Lebih dari itu, di dalam setiap peradaban terdapat
kebudayaan. Siapa pun orang yang lahir disambut dan diatur oleh kebudayaan.
Maka, kebudayaan menjadi modal utama membangun peradaban. Caranya, budaya
tersebut dikembangkan dan diawetkan lewat pendidikan, yang dapat
melahirkan high culture (peradaban tinggi). Peradaban yang
tinggi inilah kemudian yang akan melahirkan pilar-pilar peradaban, misalnya,
ilmu pengetahuan, seni, bahasa, dan sastra. Dan masjid dalam sejarah peradaban
Islam merupakan tempat atau pusat lahirnya peradaban Islam tersebut.

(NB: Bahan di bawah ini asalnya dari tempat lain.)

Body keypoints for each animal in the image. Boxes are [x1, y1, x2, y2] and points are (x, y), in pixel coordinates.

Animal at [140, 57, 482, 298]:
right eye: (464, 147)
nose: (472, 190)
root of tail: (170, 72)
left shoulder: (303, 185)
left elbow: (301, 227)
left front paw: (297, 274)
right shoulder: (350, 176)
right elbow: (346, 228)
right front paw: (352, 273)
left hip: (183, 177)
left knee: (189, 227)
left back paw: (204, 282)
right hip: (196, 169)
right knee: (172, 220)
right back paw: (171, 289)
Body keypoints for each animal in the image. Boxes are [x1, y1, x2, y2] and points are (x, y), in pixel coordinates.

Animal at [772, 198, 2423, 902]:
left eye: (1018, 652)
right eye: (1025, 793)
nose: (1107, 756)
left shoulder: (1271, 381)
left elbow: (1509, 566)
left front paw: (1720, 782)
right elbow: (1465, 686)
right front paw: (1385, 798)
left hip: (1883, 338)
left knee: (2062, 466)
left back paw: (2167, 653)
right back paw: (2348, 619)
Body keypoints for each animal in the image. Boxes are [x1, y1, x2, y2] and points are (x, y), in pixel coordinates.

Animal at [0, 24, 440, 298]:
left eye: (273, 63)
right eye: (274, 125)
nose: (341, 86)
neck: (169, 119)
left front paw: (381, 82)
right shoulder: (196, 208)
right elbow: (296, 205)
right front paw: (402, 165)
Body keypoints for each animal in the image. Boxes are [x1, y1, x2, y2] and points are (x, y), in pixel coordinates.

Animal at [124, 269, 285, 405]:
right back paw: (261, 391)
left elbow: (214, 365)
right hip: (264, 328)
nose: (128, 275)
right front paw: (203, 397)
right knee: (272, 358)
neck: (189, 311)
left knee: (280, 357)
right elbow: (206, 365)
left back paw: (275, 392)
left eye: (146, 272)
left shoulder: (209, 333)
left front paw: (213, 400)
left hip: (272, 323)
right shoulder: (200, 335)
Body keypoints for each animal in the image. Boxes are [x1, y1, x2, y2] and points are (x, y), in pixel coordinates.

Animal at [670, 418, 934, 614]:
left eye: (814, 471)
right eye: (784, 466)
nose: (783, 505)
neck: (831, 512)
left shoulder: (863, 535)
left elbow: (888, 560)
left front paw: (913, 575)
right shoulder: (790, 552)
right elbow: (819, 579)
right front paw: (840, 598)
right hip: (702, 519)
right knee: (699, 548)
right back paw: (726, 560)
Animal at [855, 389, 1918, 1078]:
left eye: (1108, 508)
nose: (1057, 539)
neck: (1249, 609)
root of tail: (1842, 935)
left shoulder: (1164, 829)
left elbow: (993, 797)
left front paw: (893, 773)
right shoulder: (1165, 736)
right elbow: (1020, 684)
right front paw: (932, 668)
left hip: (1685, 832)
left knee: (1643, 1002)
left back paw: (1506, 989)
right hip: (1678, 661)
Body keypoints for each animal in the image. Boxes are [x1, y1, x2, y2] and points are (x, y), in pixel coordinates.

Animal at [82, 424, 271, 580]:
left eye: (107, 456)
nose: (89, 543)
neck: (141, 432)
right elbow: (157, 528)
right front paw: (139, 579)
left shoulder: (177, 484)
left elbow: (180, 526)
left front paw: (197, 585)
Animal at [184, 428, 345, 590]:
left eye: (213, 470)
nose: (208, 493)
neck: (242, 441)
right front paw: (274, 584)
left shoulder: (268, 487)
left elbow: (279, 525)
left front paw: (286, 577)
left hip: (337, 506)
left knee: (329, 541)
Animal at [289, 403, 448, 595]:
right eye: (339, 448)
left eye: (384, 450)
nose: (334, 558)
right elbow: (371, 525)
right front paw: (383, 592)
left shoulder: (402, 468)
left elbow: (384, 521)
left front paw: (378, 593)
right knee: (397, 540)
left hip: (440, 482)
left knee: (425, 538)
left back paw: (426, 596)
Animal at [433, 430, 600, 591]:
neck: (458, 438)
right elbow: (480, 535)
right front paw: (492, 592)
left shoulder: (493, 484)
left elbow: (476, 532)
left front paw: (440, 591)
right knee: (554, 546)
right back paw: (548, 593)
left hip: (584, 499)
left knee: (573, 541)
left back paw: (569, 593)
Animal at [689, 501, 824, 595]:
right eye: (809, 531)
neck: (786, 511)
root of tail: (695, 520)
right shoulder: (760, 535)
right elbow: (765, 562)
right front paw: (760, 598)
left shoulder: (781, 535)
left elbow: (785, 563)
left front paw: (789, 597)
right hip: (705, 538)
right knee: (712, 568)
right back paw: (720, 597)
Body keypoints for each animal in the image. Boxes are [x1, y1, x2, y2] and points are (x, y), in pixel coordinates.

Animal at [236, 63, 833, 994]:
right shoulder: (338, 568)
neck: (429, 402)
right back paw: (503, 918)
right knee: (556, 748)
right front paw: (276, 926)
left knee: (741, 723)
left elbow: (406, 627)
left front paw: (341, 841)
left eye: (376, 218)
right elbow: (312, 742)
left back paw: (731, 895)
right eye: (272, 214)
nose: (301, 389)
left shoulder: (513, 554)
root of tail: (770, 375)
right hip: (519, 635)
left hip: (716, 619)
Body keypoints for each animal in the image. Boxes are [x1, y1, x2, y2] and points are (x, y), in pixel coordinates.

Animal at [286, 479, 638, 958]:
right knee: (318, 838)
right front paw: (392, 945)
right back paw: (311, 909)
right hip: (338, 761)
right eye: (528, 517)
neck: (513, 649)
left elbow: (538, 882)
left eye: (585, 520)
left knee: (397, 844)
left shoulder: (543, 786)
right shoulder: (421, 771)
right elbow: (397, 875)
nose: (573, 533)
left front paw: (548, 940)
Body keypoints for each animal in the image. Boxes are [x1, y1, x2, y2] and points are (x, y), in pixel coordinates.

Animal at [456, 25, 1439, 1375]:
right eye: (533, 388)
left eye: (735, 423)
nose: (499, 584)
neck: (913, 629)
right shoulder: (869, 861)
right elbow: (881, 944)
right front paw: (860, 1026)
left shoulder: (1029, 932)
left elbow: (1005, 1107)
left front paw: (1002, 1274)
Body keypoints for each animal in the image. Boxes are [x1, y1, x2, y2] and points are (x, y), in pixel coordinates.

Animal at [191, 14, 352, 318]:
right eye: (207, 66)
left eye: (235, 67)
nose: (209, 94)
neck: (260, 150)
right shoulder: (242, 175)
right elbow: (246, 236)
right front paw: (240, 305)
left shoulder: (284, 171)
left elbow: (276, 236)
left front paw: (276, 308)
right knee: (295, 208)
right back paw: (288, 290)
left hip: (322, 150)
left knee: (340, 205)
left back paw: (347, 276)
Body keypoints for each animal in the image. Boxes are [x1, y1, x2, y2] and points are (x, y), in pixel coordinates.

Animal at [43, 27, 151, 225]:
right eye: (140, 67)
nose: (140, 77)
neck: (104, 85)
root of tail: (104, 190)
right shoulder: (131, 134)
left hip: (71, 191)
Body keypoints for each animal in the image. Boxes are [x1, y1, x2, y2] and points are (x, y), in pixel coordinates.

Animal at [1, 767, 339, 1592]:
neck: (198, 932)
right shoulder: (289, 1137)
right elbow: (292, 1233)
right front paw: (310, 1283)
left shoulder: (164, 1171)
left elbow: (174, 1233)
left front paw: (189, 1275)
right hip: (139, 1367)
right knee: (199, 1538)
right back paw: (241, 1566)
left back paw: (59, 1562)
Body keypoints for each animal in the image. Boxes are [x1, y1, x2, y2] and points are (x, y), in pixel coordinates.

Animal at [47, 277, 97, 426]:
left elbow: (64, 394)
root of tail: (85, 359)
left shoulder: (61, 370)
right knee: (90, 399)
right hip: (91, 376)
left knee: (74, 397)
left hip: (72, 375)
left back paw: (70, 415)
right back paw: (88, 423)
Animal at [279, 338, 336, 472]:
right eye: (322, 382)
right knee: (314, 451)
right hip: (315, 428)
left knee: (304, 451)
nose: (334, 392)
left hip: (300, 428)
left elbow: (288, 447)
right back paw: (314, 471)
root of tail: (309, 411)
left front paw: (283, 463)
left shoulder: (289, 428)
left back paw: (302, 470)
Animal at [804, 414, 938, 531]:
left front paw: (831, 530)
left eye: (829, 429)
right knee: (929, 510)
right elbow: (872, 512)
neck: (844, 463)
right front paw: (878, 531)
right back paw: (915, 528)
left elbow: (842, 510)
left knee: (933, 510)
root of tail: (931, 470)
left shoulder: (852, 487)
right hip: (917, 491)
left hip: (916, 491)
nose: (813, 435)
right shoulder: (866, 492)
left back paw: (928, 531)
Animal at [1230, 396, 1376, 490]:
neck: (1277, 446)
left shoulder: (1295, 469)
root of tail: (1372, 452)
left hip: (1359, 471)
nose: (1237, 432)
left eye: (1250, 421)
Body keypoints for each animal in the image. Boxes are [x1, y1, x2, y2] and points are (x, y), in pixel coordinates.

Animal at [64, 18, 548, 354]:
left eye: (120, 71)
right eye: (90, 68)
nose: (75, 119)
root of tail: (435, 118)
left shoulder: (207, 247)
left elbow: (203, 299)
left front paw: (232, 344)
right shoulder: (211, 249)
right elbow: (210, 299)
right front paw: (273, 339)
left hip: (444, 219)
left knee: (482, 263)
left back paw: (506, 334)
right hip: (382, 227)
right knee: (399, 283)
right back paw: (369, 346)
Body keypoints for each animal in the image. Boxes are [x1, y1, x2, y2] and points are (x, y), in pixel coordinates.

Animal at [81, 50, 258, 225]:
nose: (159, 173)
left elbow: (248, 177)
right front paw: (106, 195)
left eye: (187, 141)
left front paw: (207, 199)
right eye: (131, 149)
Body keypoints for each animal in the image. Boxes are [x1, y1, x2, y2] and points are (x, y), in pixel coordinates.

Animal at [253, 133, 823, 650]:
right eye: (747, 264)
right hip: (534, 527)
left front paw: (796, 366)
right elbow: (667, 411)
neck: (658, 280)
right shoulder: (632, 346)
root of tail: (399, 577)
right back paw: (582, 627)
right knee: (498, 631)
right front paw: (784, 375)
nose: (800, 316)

D. Nilai-Nilai Islam dalam Budaya Indonesia
Islam masuk ke Indonesia lengkap dengan budayanya. Karena
Islam besar dari negara Arab, maka Islam yang masuk ke Indonesia tidak terlepas
dari budaya Arabnya. Pada awal-awal masuknya dakwah Islam ke Indonesia
dirasakan sangat sulit membedakan mana ajaran Islam dan mana budaya Arab. Masyarakat
awam menyamakan antara perilaku yng tampil oleh orang Arab dengan perilaku
ajaran Islam. Seolah-olah apa yang dilakukan oleh orang Arab itu semuanya
mencerminkan ajaran Islam, bahkan hingga kini budaya Arab masih melekat pada
tradisi masyarakat Indonesia.
Dalam perkembangan dakwah Islam di Indonesia, para da’i
mendakwahkan ajaran Islam melalui bahasa budaya, sebagaimana dilakukan oleh
para wali di tanah Jawa. Karena kehebatan para Wali Allah dalam mengemas ajaran
Islam dengan bahasa budaya setempat, sehingga masyarakat setempat tidak sadar
bahwa nilai-nilai Islam sudah menjadi bagian yang tidak dapat dipisahkan dari
kebudayaan mereka. Seperti dalam upacara-upara adat dan dalam penggunaan bahasa
sehari-hari. Bahasa Al-Qur’an/Arab sudah banyak masuk ke dalam bahasa daerah bahkan
ke dalam bahasa Indonesia yang baku. Semua itu tanpa disadari bahwa apa yang
dilakukannya merupakan bagian dari ajaran Islam.